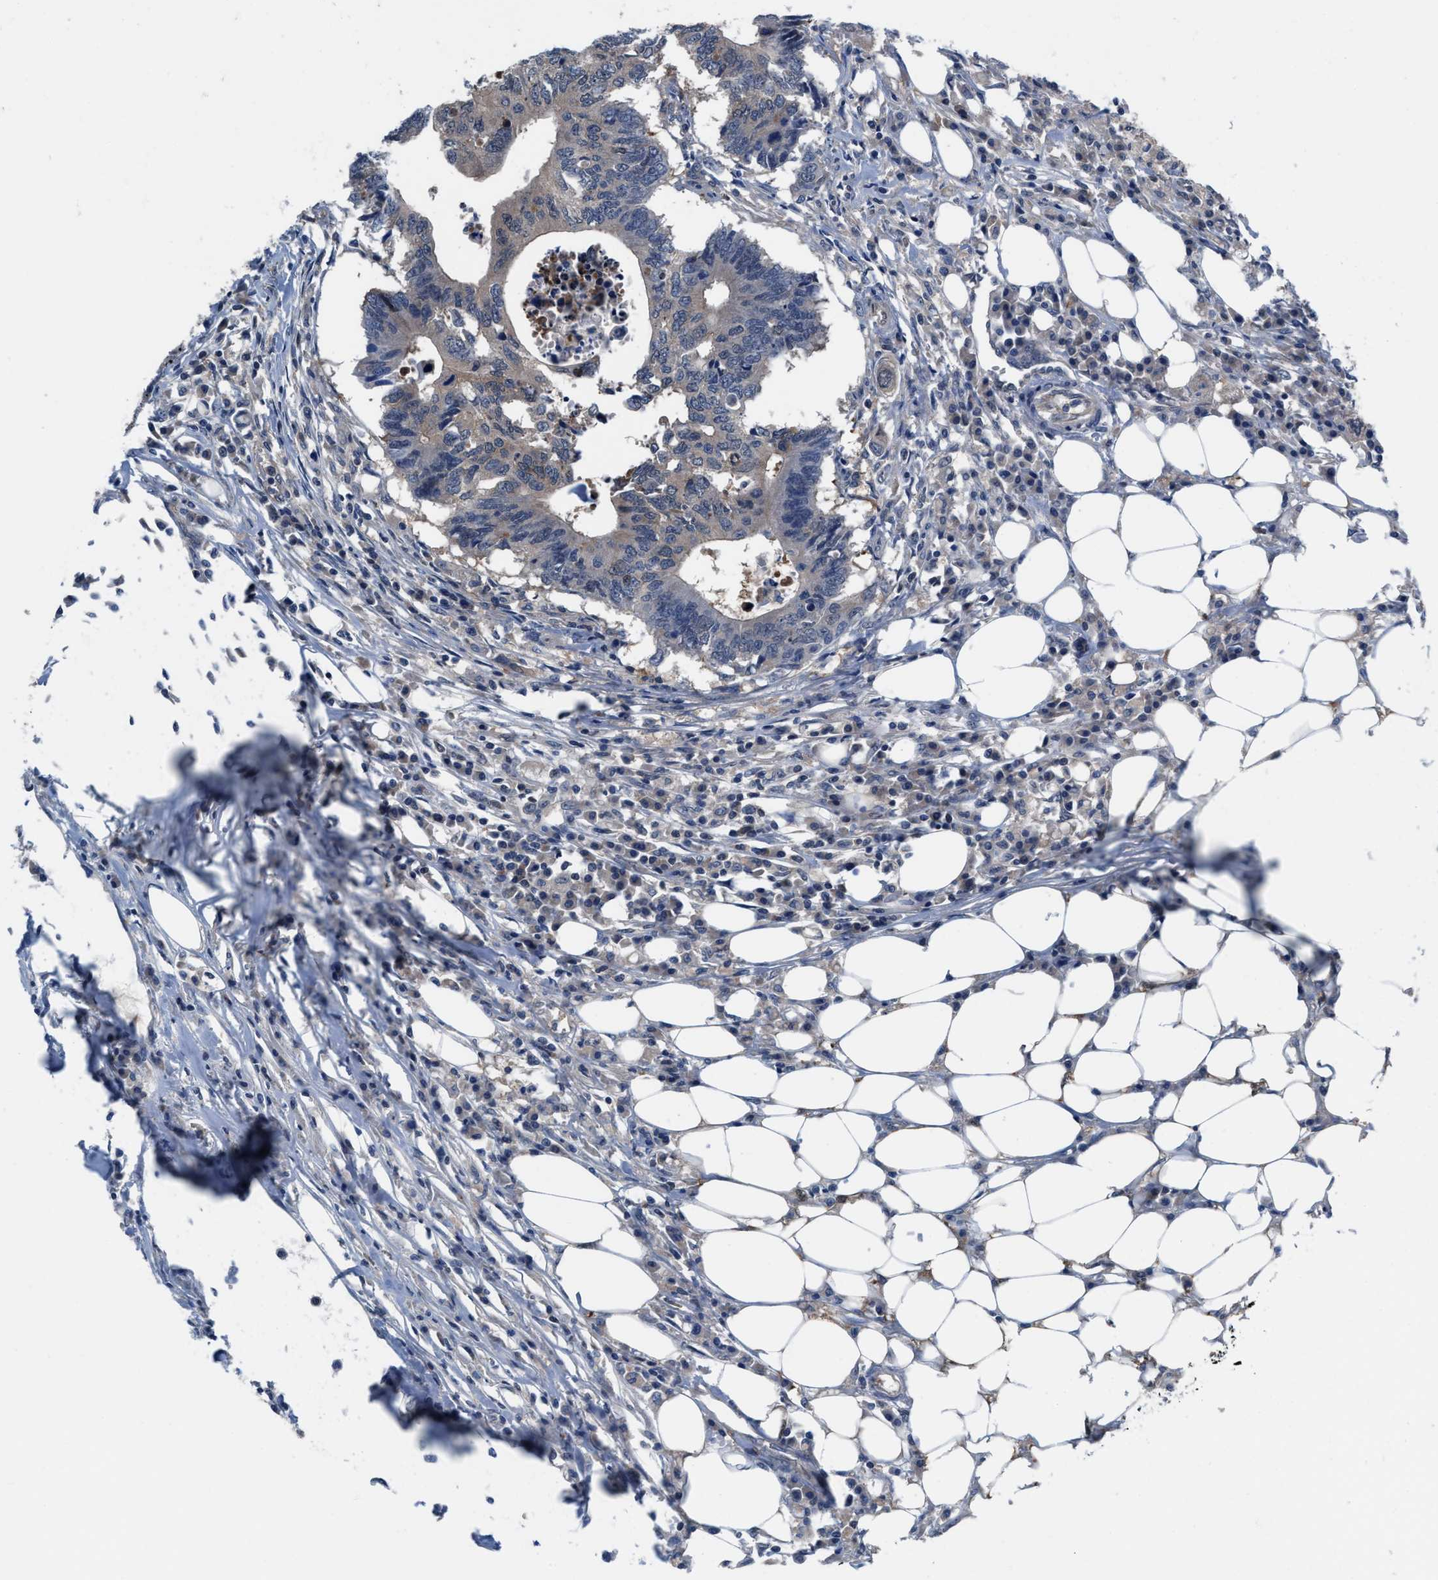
{"staining": {"intensity": "weak", "quantity": "<25%", "location": "cytoplasmic/membranous"}, "tissue": "colorectal cancer", "cell_type": "Tumor cells", "image_type": "cancer", "snomed": [{"axis": "morphology", "description": "Adenocarcinoma, NOS"}, {"axis": "topography", "description": "Colon"}], "caption": "High magnification brightfield microscopy of adenocarcinoma (colorectal) stained with DAB (brown) and counterstained with hematoxylin (blue): tumor cells show no significant staining.", "gene": "NUDT5", "patient": {"sex": "male", "age": 71}}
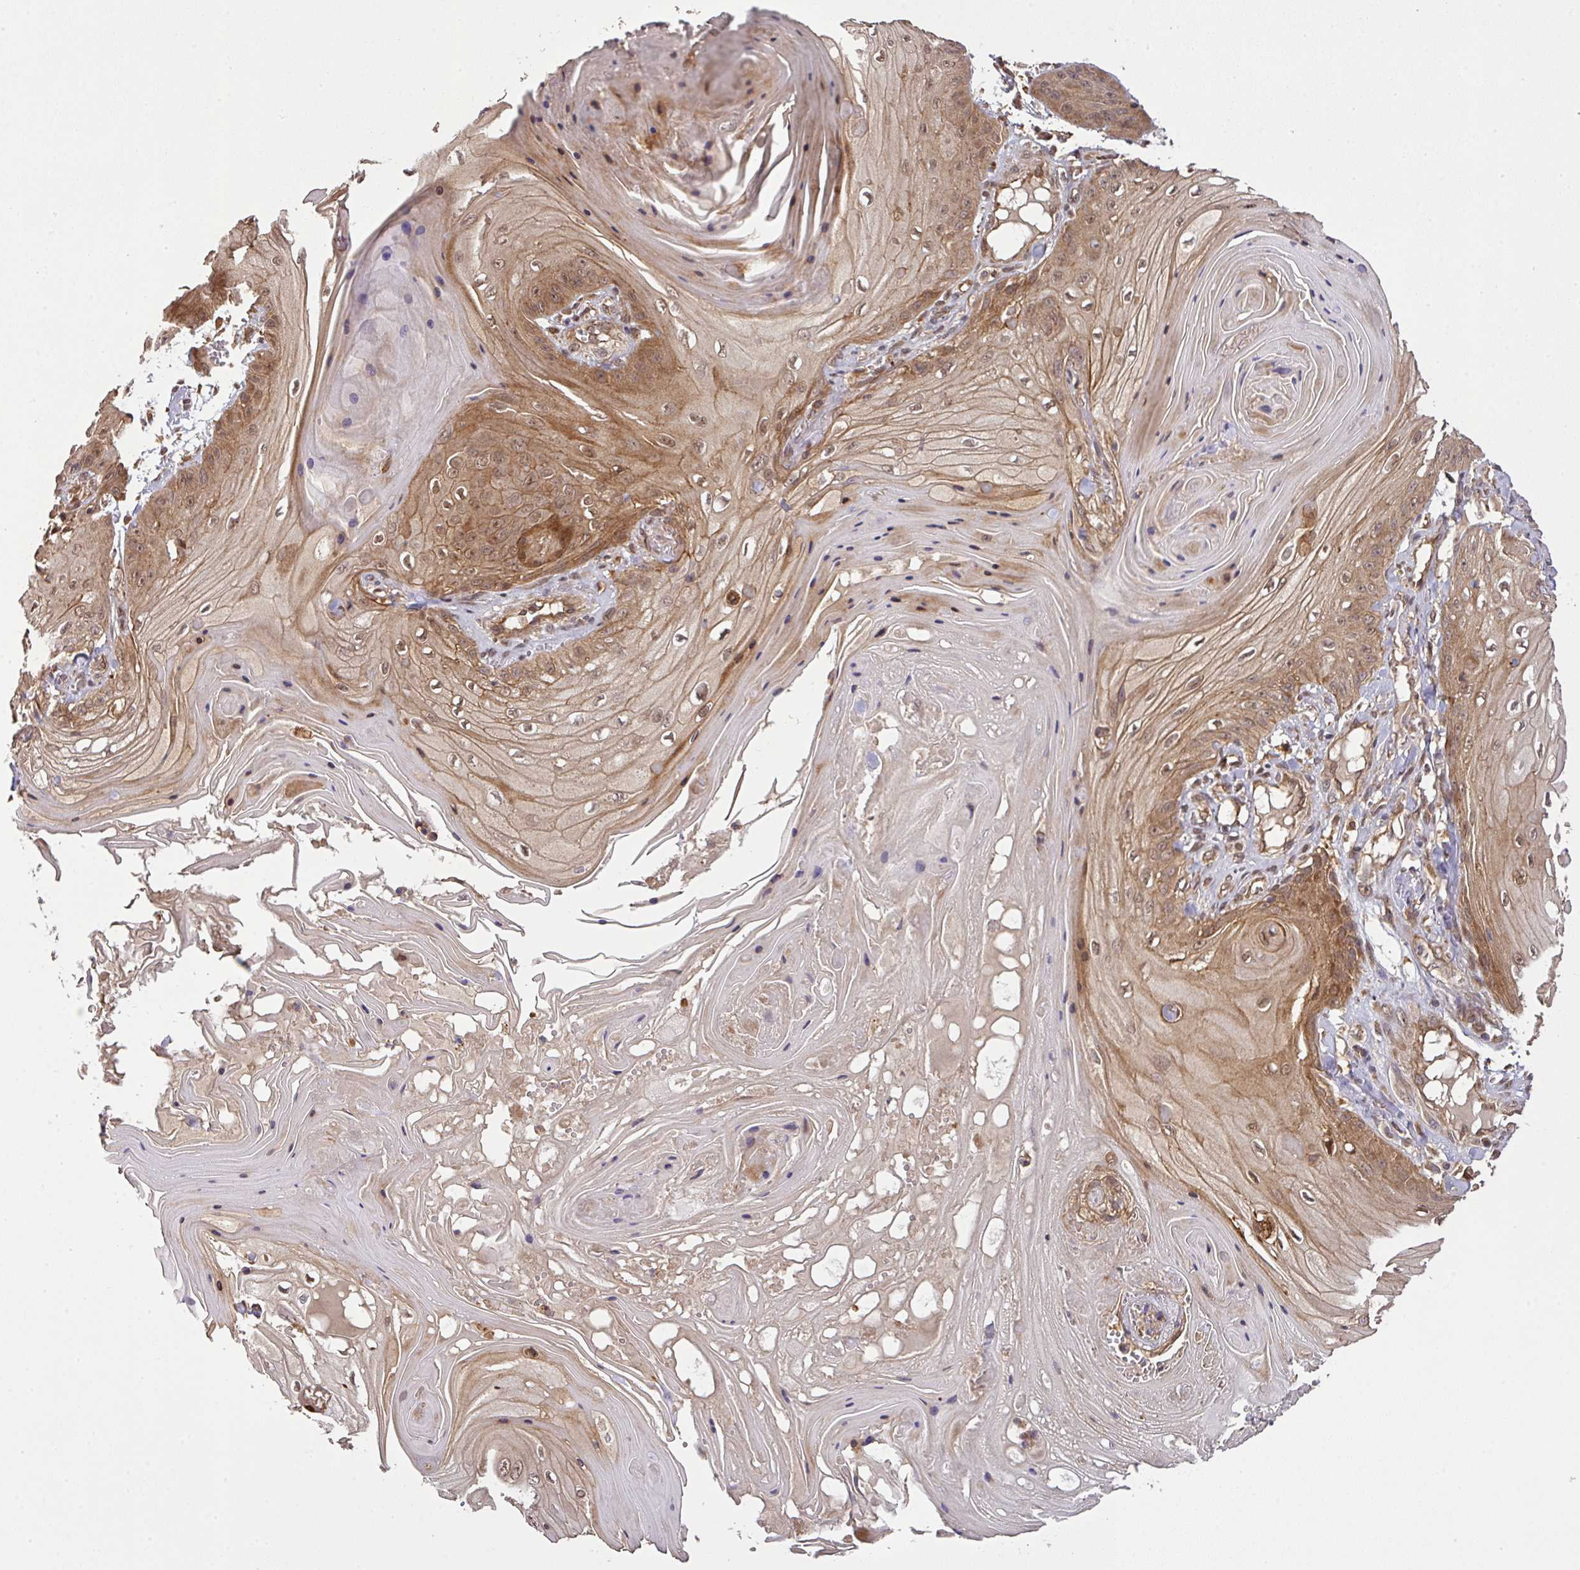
{"staining": {"intensity": "moderate", "quantity": "25%-75%", "location": "cytoplasmic/membranous,nuclear"}, "tissue": "skin cancer", "cell_type": "Tumor cells", "image_type": "cancer", "snomed": [{"axis": "morphology", "description": "Squamous cell carcinoma, NOS"}, {"axis": "topography", "description": "Skin"}], "caption": "The histopathology image shows immunohistochemical staining of skin cancer (squamous cell carcinoma). There is moderate cytoplasmic/membranous and nuclear expression is seen in about 25%-75% of tumor cells.", "gene": "ARPIN", "patient": {"sex": "male", "age": 74}}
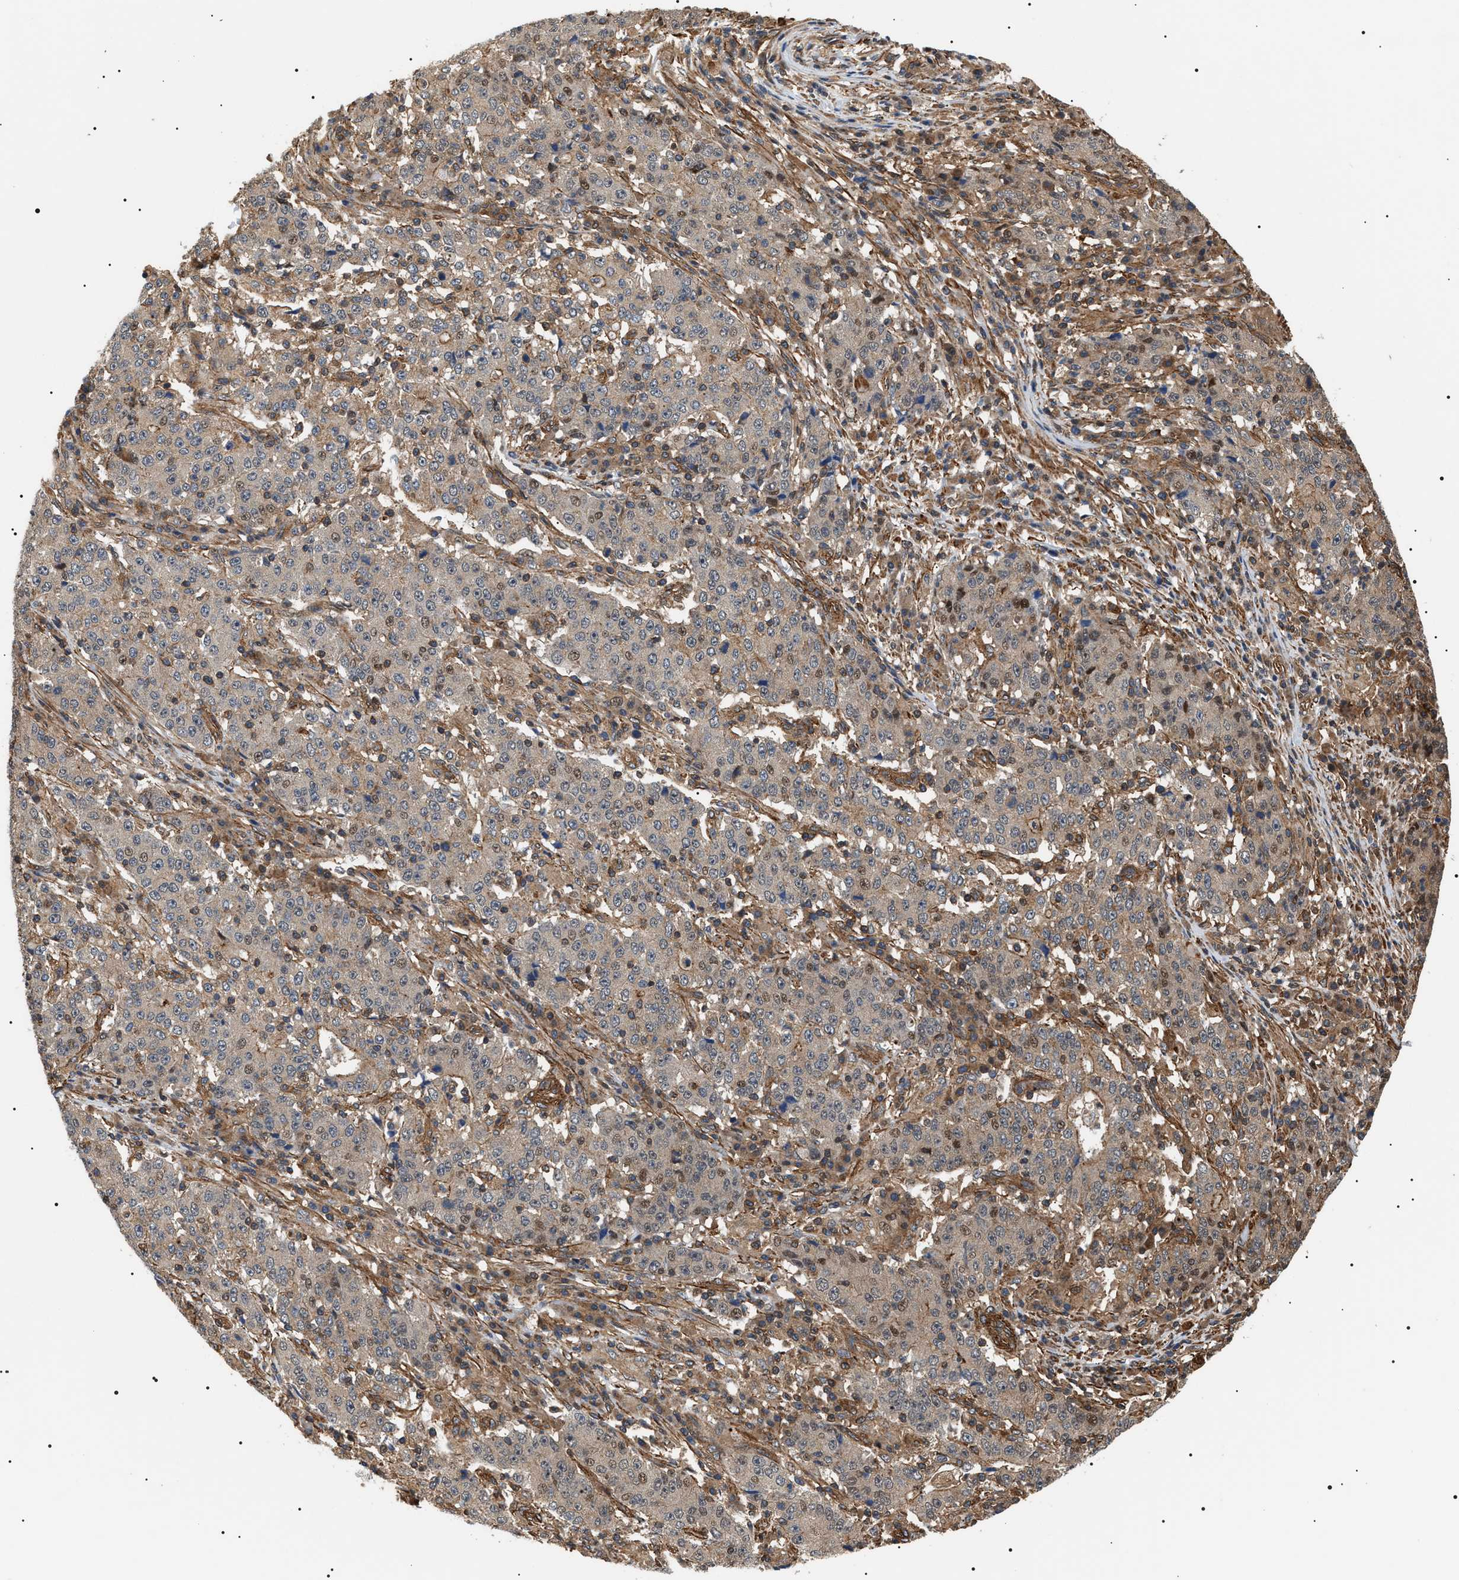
{"staining": {"intensity": "weak", "quantity": "<25%", "location": "cytoplasmic/membranous"}, "tissue": "stomach cancer", "cell_type": "Tumor cells", "image_type": "cancer", "snomed": [{"axis": "morphology", "description": "Adenocarcinoma, NOS"}, {"axis": "topography", "description": "Stomach"}], "caption": "An immunohistochemistry (IHC) photomicrograph of stomach cancer is shown. There is no staining in tumor cells of stomach cancer.", "gene": "SH3GLB2", "patient": {"sex": "male", "age": 59}}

-----

- **What needs to be done**
From the first line to the last, return the material above exactly, apart from the pictures.

- **Task result**
{"staining": {"intensity": "weak", "quantity": "<25%", "location": "cytoplasmic/membranous"}, "tissue": "colorectal cancer", "cell_type": "Tumor cells", "image_type": "cancer", "snomed": [{"axis": "morphology", "description": "Adenocarcinoma, NOS"}, {"axis": "topography", "description": "Colon"}], "caption": "High magnification brightfield microscopy of adenocarcinoma (colorectal) stained with DAB (brown) and counterstained with hematoxylin (blue): tumor cells show no significant staining.", "gene": "NUDT5", "patient": {"sex": "male", "age": 71}}
{"staining": {"intensity": "moderate", "quantity": "25%-75%", "location": "cytoplasmic/membranous,nuclear"}, "tissue": "skin cancer", "cell_type": "Tumor cells", "image_type": "cancer", "snomed": [{"axis": "morphology", "description": "Squamous cell carcinoma, NOS"}, {"axis": "topography", "description": "Skin"}], "caption": "The histopathology image shows immunohistochemical staining of skin cancer (squamous cell carcinoma). There is moderate cytoplasmic/membranous and nuclear expression is seen in about 25%-75% of tumor cells.", "gene": "ARPIN", "patient": {"sex": "male", "age": 74}}
{"staining": {"intensity": "weak", "quantity": "<25%", "location": "cytoplasmic/membranous"}, "tissue": "stomach cancer", "cell_type": "Tumor cells", "image_type": "cancer", "snomed": [{"axis": "morphology", "description": "Adenocarcinoma, NOS"}, {"axis": "topography", "description": "Stomach"}], "caption": "An immunohistochemistry (IHC) photomicrograph of stomach cancer is shown. There is no staining in tumor cells of stomach cancer.", "gene": "SH3GLB2", "patient": {"sex": "male", "age": 59}}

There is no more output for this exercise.